Cette nouvelle forme de travail s’inscrit comme une composante de la gig economy. La plateforme d’Amazon est la plus puissance dans le secteur, elle met en relation un grand nombre de pourvoyeurs et d’acquéreurs d’emplois, il y a environ 700 000 tâches quotidiennes à réaliser sur le site.
Une économie du micro-travail
L’idée principale de la décentralisation en ligne est la réalisation de missions simples à moindre coût. C’est alors la possibilité d’une main d’œuvre à bas coût qui peut être particulièrement bénéfique pour des associations à but non lucratif ou de très petites entreprises. Il existe tout de même une barrière à l’entrée qui est la sécurité, le fait de donner accès à certains documents demande une vigilance plus prononcée et parfois même une réelle solution anti-piratage. Pour cela des dépenses doivent être réalisées, ce qui réduit la rentabilité de la délocalisation en ligne.
En ce qui concerne les travailleurs, ce sont des jobs peu rémunérés. Les travaux sont dans 61% des cas payés moins de 0,10$, et seulement 11% atteignent plus de 1 dollar. La main-d’œuvre est détentrice du baccalauréat à 51% et est en majorité comprise entre 30 et 50 ans.
Ces travailleurs réalisent leurs tâches comme complément à leurs revenus habituels : en effet, plus de 52% des employés du site gagnent moins de 5$ de l’heure et seulement 8% sont rémunérés plus de 8$ de l’heure. Amazon Mechanical Turk joue un rôle de hub et propose des statistiques concernant les travailleurs comme le pourcentage de feedbacks positifs, le pourcentage de tâches réalisées ou abandonnées.
Le poids économique du mechanical turk était de 2 milliards de dollars en 2013 et devrait avoisiner les 20 milliards en 2020. C’est une nouvelle solution qui est en pleine ascension et qui peut avoir un impact lourd au sein du marché du travail de demain. Mais pour cela il est nécessaire de prendre en compte les limites du micro-travail comme l’attractivité pour l’exécutant, la complexité technique de la décentralisation en ligne et les velléités financières des grandes entreprises.

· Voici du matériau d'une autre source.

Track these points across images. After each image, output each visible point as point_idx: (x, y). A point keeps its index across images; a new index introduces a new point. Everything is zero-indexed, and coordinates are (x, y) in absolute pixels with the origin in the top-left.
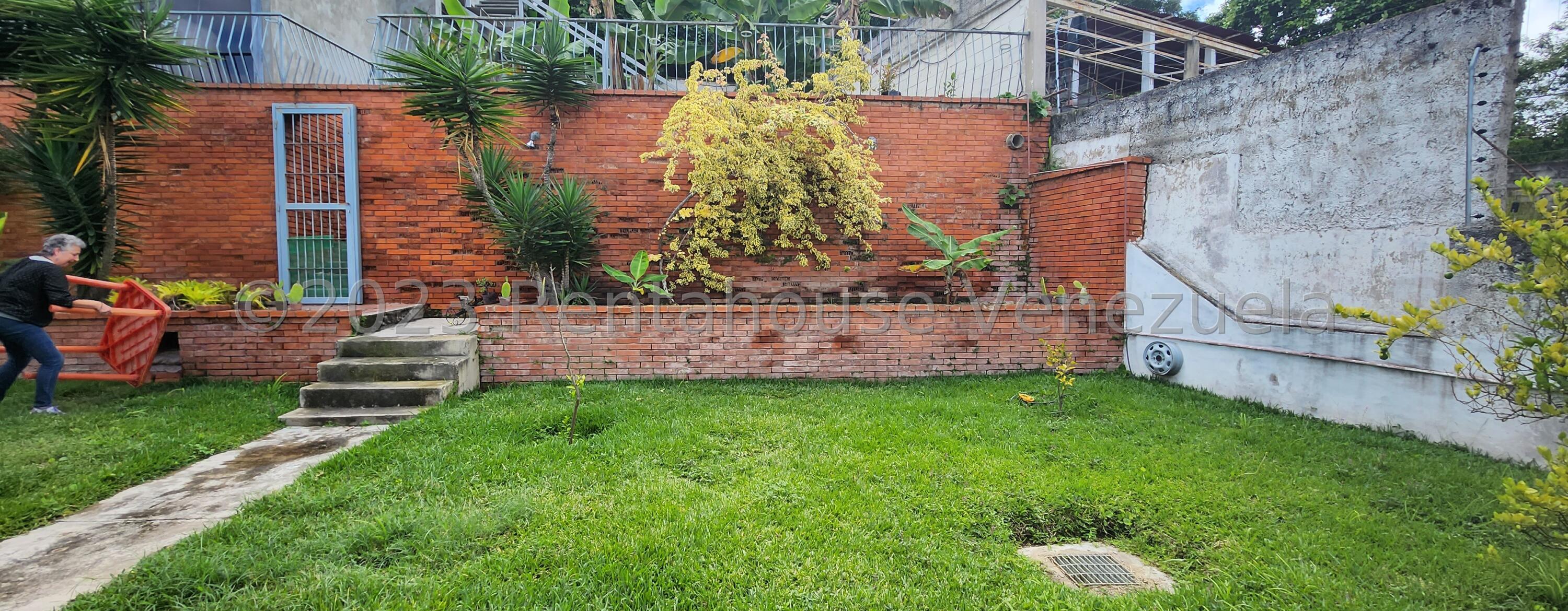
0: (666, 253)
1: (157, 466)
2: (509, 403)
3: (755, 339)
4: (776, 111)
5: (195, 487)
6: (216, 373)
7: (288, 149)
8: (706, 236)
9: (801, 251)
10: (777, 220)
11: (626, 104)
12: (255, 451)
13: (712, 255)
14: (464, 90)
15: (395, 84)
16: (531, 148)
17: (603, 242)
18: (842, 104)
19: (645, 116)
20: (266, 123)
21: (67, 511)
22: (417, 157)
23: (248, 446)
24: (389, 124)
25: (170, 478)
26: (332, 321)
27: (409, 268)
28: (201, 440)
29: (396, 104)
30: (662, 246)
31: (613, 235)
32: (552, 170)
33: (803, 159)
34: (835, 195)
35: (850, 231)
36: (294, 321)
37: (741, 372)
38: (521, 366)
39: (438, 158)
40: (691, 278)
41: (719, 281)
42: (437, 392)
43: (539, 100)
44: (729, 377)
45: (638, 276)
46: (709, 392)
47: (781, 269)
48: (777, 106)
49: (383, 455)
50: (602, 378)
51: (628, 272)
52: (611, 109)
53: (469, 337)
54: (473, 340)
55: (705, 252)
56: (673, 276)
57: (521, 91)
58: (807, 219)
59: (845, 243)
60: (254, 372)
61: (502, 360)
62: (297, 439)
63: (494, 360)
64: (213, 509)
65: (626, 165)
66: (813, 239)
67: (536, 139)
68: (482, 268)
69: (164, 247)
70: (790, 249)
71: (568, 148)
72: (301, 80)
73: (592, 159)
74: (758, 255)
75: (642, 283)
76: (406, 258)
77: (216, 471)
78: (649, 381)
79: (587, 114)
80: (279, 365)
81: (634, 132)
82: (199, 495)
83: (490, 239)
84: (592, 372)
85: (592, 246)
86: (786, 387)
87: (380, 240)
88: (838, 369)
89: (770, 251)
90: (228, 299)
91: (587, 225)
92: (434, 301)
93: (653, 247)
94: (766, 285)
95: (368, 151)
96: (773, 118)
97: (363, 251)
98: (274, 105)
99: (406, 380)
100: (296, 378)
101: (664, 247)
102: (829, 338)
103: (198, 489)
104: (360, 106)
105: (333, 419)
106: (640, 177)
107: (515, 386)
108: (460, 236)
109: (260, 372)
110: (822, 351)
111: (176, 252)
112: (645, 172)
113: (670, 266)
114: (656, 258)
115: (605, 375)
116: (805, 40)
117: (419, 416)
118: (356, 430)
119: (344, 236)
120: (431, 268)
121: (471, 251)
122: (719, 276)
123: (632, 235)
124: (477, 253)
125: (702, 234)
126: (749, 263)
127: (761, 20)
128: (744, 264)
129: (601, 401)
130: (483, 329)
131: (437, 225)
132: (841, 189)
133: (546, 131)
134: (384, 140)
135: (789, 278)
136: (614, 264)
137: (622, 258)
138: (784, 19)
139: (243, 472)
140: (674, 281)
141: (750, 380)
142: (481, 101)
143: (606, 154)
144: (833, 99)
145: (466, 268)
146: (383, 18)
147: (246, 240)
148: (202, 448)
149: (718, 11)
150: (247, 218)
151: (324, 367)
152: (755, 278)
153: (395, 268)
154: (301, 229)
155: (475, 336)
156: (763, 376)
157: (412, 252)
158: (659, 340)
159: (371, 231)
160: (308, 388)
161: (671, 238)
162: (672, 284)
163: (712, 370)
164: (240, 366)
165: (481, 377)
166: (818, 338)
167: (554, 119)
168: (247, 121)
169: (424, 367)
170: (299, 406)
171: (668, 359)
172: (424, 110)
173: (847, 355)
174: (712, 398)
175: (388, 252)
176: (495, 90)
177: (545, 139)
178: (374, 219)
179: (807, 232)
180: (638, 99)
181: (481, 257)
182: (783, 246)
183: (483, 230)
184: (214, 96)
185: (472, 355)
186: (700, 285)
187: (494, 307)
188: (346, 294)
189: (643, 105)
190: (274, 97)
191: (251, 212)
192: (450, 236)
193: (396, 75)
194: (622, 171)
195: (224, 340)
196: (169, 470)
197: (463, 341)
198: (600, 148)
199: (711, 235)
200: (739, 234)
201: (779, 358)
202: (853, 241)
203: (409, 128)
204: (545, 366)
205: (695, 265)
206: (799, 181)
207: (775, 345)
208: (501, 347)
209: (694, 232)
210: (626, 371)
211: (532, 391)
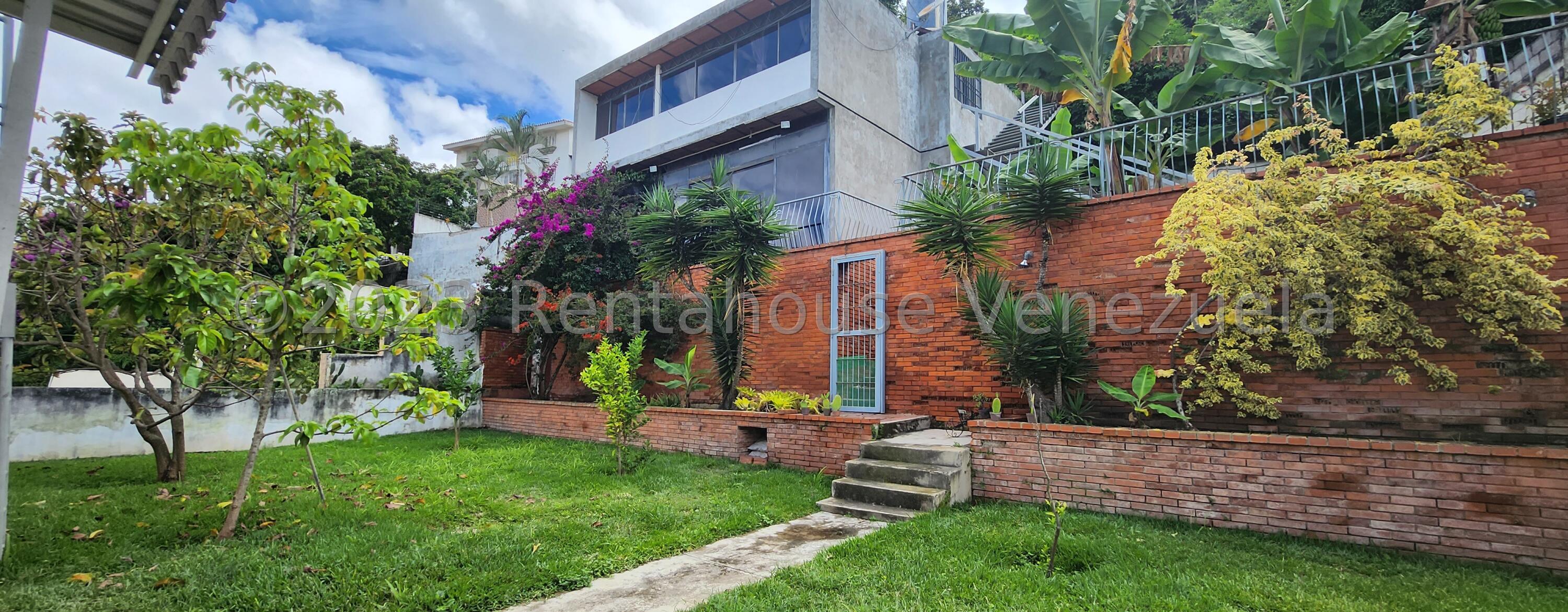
0: (1180, 368)
1: (739, 527)
2: (993, 521)
3: (1315, 483)
4: (1331, 184)
5: (755, 549)
6: (787, 461)
7: (840, 290)
8: (1235, 347)
9: (1397, 363)
10: (1348, 322)
11: (1124, 208)
12: (796, 527)
13: (1246, 370)
14: (960, 225)
15: (907, 229)
16: (1025, 266)
17: (1102, 356)
18: (1452, 153)
19: (1147, 218)
20: (827, 271)
21: (690, 548)
22: (928, 287)
23: (794, 522)
24: (908, 261)
25: (744, 537)
26: (859, 426)
27: (920, 383)
28: (766, 512)
29: (909, 244)
30: (1175, 360)
31: (1114, 349)
32: (1046, 286)
33: (1387, 236)
34: (1455, 281)
35: (1491, 330)
36: (835, 425)
37: (1296, 525)
38: (1010, 484)
39: (944, 286)
40: (1217, 398)
41: (1258, 403)
42: (931, 499)
43: (1030, 220)
44: (1275, 530)
45: (1142, 394)
46: (1242, 547)
47: (1362, 389)
48: (1332, 177)
49: (877, 550)
50: (1098, 509)
51: (1129, 390)
52: (1106, 217)
53: (962, 450)
54: (966, 452)
55: (1234, 366)
56: (1191, 395)
57: (1016, 215)
58: (1403, 318)
59: (1486, 349)
60: (807, 464)
61: (993, 475)
62: (825, 523)
63: (985, 475)
64: (761, 568)
65: (1126, 273)
66: (1419, 344)
67: (1029, 258)
68: (979, 384)
69: (768, 366)
70: (1374, 361)
71: (1061, 262)
72: (851, 237)
73: (1087, 270)
74: (1319, 369)
75: (1149, 402)
76: (917, 374)
77: (771, 538)
78: (1156, 520)
79: (1081, 226)
80: (824, 460)
81: (1135, 237)
82: (756, 555)
83: (986, 356)
84: (1085, 500)
85: (1088, 361)
86: (1376, 559)
87: (899, 359)
88: (1484, 546)
89: (1340, 363)
90: (797, 408)
91: (1081, 339)
92: (939, 413)
93: (1163, 361)
94: (1339, 410)
95: (893, 285)
96: (1325, 193)
97: (886, 368)
98: (832, 258)
99: (907, 484)
100: (834, 471)
101: (1178, 361)
102: (1459, 494)
103: (757, 550)
104: (888, 250)
105: (851, 510)
106: (1144, 283)
107: (1004, 503)
108: (961, 354)
109: (812, 464)
110: (1446, 513)
111: (773, 370)
112: (1150, 277)
113: (1186, 384)
114: (1168, 373)
115: (1102, 506)
116: (1379, 85)
117: (913, 520)
118: (866, 523)
119: (873, 356)
120: (936, 383)
121: (970, 367)
122: (1257, 396)
123: (1136, 348)
124: (975, 370)
125: (1228, 344)
126: (1306, 380)
127: (1304, 78)
128: (1297, 381)
129: (1092, 535)
130: (975, 443)
131: (942, 344)
132: (1466, 270)
133: (1040, 248)
134: (904, 275)
135: (1378, 402)
136: (1116, 380)
137: (1125, 374)
138: (1340, 68)
139: (785, 543)
140: (1192, 402)
141: (1309, 539)
142: (974, 231)
143: (1102, 263)
144: (1436, 150)
145: (966, 384)
146: (905, 177)
147: (813, 361)
148: (766, 518)
149: (1240, 85)
150: (813, 344)
151: (850, 464)
152: (1317, 401)
153: (909, 383)
154: (845, 351)
155: (967, 449)
156: (1333, 537)
157: (923, 369)
158: (1169, 472)
159: (893, 351)
160: (838, 481)
161: (1187, 351)
162: (1190, 405)
163: (1246, 517)
164: (799, 457)
165: (973, 490)
166: (1436, 493)
167: (1046, 236)
168: (817, 272)
169: (922, 474)
170: (831, 496)
171: (1181, 496)
172: (928, 246)
173: (1500, 526)
174: (1246, 556)
175: (905, 369)
176: (986, 220)
177: (1039, 257)
178: (895, 341)
179: (1405, 335)
180: (1139, 201)
181: (978, 373)
182: (1361, 357)
183: (980, 348)
184: (799, 257)
185: (964, 468)
186: (1231, 407)
187: (985, 422)
188: (873, 405)
189: (1146, 206)
190: (833, 252)
191: (817, 339)
192: (953, 354)
193: (907, 221)
194: (1123, 279)
195: (792, 436)
196: (746, 531)
197: (956, 453)
198: (1096, 258)
199: (1242, 346)
200: (1286, 343)
201: (1361, 514)
202: (1500, 346)
203: (923, 263)
204: (1035, 487)
205: (1221, 383)
206: (1383, 267)
207: (1351, 495)
208: (991, 462)
209: (1217, 342)
210: (1127, 504)
211: (1018, 512)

La décentralisation en ligne entre présent et futur
De plus, il est important de souligner les débats et les inquiétudes qui gravitent autour de la délocalisation en ligne.
Ce sont surtout des questions de rémunération et de conditions de travail qui se posent. Il est en effet possible d’imaginer des personnes exerçant des horaires totalement inappropriés pour des salaires dérisoires. De plus, le micro-travail fait peur par son absence de cadre juridique, lorsqu’il est utilisé à grande échelle.
Une autre crainte concerne le micro-travail gratuit que chaque internaute exerce à son insu. L’exemple le plus frappant est l’étude de photos lors de certifications (les CAPTCHA : Completely Automated Public Turing test to tell Computers and Humans Appart). Ce test de Turing inversé, pour éviter les logiciels robots, a très vite été détourné de son utilité originelle pour permettre au New York Times et à Google de déchiffrer des textes indéchiffrables par ordinateur. Les acteurs puissants d’internet pouvant offrir des services gratuits peuvent se permettre de faire travailler leurs utilisateurs de manière dissimulée grâce à une simple fenêtre d’identification.
Les intelligences artificielles entrent aussi dans l’équation car elles suppriment les micro-travaux au fur et à mesure de leurs avancées. Il y a donc une fuite en avant vers un travail humain de plus en plus complexe et de plus en plus morcelé.
A contrario, la décentralisation en ligne semble être un élément fondamental du travail de demain. Ce sont peut-être les prémisses d’activités plus qualifiées en ligne et une démonstration de la place forte du travail ponctuel. En effet, ce genre de plateforme devrait évoluer pour mettre en relation des offres et des demandes de plus en plus spécialisée et rémunérée.